What happens to the postsynaptic cell with repeated activation of NMDA and AMPA receptors?

Receptors increases the sensitivity of the postsynaptic cell to glutamate and strengthens the synaptic connection, contributing to the long-term maintenance of LTP.

Summarize Long-Term Potentiation (LTP) or Long-Term Depression (LTD)

• LTP Increases the strength of connection between two neurons when they fire together

• LTP is induced by NMDA receptors

• LTP is maintained by AMPA receptors

• LTD (long-term depression) is the opposite: long-term decrease in efficacy of the synapse

What morphological changes occur in neurons after Long-Term Potentiation (LTP)?

After LTP, structural changes occur in neurons, including changes to dendritic spines. The density of dendritic spines increases after learning, and the spines can also change in size following learning.

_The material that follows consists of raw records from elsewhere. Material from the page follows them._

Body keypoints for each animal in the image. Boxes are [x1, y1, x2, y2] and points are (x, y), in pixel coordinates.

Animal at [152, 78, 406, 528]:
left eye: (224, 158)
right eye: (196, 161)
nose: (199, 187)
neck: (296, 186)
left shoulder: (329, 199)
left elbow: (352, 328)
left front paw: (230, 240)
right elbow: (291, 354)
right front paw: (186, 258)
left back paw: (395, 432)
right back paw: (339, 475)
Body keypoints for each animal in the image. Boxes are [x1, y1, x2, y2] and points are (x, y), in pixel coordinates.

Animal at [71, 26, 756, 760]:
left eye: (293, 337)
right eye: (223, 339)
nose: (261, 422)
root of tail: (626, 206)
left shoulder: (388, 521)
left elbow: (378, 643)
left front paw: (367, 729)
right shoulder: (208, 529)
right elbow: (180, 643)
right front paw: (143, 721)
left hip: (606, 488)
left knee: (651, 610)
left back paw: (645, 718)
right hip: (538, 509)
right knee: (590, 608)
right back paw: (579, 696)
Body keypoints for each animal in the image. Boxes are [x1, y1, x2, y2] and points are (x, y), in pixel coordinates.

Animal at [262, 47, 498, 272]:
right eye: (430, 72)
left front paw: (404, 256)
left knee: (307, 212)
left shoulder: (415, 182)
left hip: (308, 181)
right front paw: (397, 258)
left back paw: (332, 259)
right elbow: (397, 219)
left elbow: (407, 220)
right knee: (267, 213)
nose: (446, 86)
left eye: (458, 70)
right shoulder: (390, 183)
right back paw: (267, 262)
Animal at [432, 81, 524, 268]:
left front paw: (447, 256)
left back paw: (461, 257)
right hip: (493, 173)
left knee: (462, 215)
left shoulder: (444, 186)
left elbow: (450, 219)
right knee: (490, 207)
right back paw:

What did Matsuzaki (2004) discover about dendritic spines and learning?

Individual dendritic spines undergo structural changes following learning, which is thought to be the structural basis for long-term potentiation (LTP).

How do dendritic spines change after learning, according to Matsuzaki et al. (2004)?

Dendritic spines, which exist pre-learning as very small nodules on dendrites, grow significantly in size after learning.

What is implicit memory, and how does it function?

refers to automatic learned behaviors that are stored in memory and recalled without intentional effort.

• Examples include tying your shoes or opening a door. It is apparent when retention is exhibited on a task that does not require intentional remembering.

what is explicit memory and how does it differ from implicit memory?

involves the intentional recollection of previous experiences, such as remembering the contents of a past conversation or where you went last night.

• Unlike implicit memory, it requires active thought to retrieve the information.

Examples of implicit and explicit memory?

• Implicit memory includes skills like tying your shoes or opening a door.

• Explicit memory includes recalling a specific event, such as a past conversation or your activities from the previous night.

What are the different fundamental systems behind implicit and explicit memory?

• The declarative memory system handles factual information

  • These are explicit memories

• The non-declarative stores memory for actions, skills, operations, and conditioned responses

  • These are implicit memories

These are thought to be governed by different underlying brain mechanisms/areas.

What are the different types of declarative (explicit) memories

• Semantic memories: contains general knowledge that is not tied to the time when the information was learned

  • E.g., Knowledge about the world, facts, information about things you know

• Episodic memories

  • Memories for specific experiences, including the time and place where they were encoded

Is Memory is a single brain process

No, Different types of memories are processed by the regions involved in that function of behaviour

• E.g., Fear memory requires (and is stored at) the Amygdala

What brain structure is crucial for forming new episodic memories, and where does its name come from?

The hippocampus

• Its name comes from the ancient Greek word for "seahorse," which it resembles in shape.

What role does the hippocampus play in contextual memory?

• associative learning about “where” events took place.

• It stores contextual information along with episodic memories.

What are place cells, and what do they do?

neurons in the hippocampus that encode information about your location.

• They help associate physical context with episodic memories.